Mais comment réduire, lister, même identifier ce qui se passe dans la tête de Koudelka quand il prend la photo du chien (ci-dessous) - célébrissime ? Tout artiste, tout artisan - en fait tout le monde - sait que son geste est impossible à définir, à réduire à une liste de cinq comportements, ou qualités, ou actes.
Endormir un enfant qui ne parvient pas à trouver le sommeil, faucher un champ, voir ceci et faire abstraction de cela pour un photographe, attendre tel moment, telle lumière et pas une autre. Être sensible au mouvement, ou à la couleur... Sentir dans le creux de la main, le pinceau, le crayon, pour le-la peintre, passer la main sur une surface aplanie à la ponceuse...
Il est évident que cette folie, cette furie du contrôle et de la transparence est ce qui est en train de tuer le monde. Ne rien laisser au sans-mot, au sens-explication, à la seule sensation gestuelle ou intellectuelle... C'est insupportable ce paradigme de la totale-domination. Il est non seulement question pour "l'esprit benchmarking" de tout contrôler et de tout dévoiler, mais encore que tout soit à disposition. en tentant de retrouver les recettes miracles qu'il serait possible de capturer d'un geste de métier ou d'artiste, ce qu'on veut c'est rendre disponible la technique et pouvoir le reproduire, aisément, et pour tout le monde. Cette logique du "droit à". Exigence de pouvoir faire ce qu'un artiste a conquis à force de patience et de de travail, de prédispositions savamment entretenues. C'est le contraire de la démocratisation, c'est la gâchis, la spoliation, la destruction.
Voici quelques photos de Koudelka, Saul Leiter, Harry Gruyaert, Dolores Marat, Sally Mann, Bruce Davidson, Michael Kenna, Daido Moriyama, Robert Frank, Klavdij Sluban.

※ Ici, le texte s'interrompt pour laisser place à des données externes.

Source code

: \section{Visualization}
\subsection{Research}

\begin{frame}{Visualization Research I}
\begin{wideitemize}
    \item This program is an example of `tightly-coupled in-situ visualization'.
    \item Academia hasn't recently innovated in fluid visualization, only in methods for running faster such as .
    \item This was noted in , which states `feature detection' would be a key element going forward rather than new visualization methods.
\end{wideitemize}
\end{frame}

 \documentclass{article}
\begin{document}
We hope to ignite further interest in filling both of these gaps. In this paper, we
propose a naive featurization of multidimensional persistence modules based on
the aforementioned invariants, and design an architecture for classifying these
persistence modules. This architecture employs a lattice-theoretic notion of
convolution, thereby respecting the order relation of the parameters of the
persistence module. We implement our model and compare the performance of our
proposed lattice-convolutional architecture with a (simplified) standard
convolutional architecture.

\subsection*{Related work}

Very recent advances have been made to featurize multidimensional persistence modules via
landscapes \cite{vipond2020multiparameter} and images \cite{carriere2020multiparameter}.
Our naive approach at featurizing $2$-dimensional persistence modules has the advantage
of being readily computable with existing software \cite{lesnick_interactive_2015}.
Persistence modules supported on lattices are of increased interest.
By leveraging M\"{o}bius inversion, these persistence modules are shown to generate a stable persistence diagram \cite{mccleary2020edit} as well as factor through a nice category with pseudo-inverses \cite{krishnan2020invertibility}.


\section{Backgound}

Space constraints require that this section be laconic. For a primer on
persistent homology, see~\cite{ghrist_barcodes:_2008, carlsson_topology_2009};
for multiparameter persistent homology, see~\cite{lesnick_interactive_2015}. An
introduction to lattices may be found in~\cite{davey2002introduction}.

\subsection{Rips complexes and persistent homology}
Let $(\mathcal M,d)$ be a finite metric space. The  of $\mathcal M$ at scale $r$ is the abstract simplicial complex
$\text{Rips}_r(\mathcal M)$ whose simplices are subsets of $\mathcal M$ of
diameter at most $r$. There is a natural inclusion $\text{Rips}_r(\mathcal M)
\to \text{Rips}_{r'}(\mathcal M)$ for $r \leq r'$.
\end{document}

On ne peut rien en dire, sauf à les analyser sur le plan formel, ou en parlant du contexte, ou éventuellement de l'évolution artistique du /de la photographe. Mais ses angles ne peuvent pas même approcher ce qui se passe dans cette tête-là, dans cet oeil-là, la sensation de l'artiste à ce moment. Nulle méthode ne peut être déduite d'un cliché de Saul Leiter. Rien qui permette de refaire du Saul Leiter.
Alors quoi ?
Il me semble qu'il n'y a qu'une chose qui soit vraiment importante, qu'on soit artiste ou pas : c'est d'échapper.
Au monde tel qu'il veut tout occuper, tout dominer, tout envahir.
En se plaçant uniquement dans la sensation, dans la projection, en épousant l'obscurité, le non-dit, le vague, le hasardeux, le seulement-ressenti, l'impérieux désir, et en y trouvant non seulement du plaisir, mais surtout l'unique justification à nos existences (c'est à dire rien de saisissable), on peut arrêter l'emprise, fuir, se glisser ailleurs.
C'est l'objet de l'art : de nous guérir de ce qui nous aliène, maladie.
Il n'y a rien de plus utile que l'art.
Et on voudrait nous faire croire qu'il est possible de reproduire les cinq-ceci, les sept-cela, les trois-machins qui font que le photographe a vu ça, et appuyé à ce moment-ci sur le déclencheur, choisi de traiter comme ceci le cliché en chambre, ou de repousser telle autre possibilité qui s'offrait.
Tout est ramassé dans ce moment du déclenchement, puis dans le labo, chambre obscur, encore.
C'est par là qu'on échappe : parce qu'on ne sait pas dire le comment de l'artiste. Si on accepte de ne pas savoir dire, de ne pas vouloir dire-saisir : on échappe. Un remède.
Que te font ces photos ? Comment te sens-tu à t'imaginer les prendre, y être, devant, derrière, dans l'épais de la vie d'où elles sont tirées ? L'épais, pas le superficiel, pas le comptable. L'impossible et l'instant, pas le reproductible, pas le monnayable.
Terriblement réel. Il est question de réconciliation : échapper pour trouver consolation.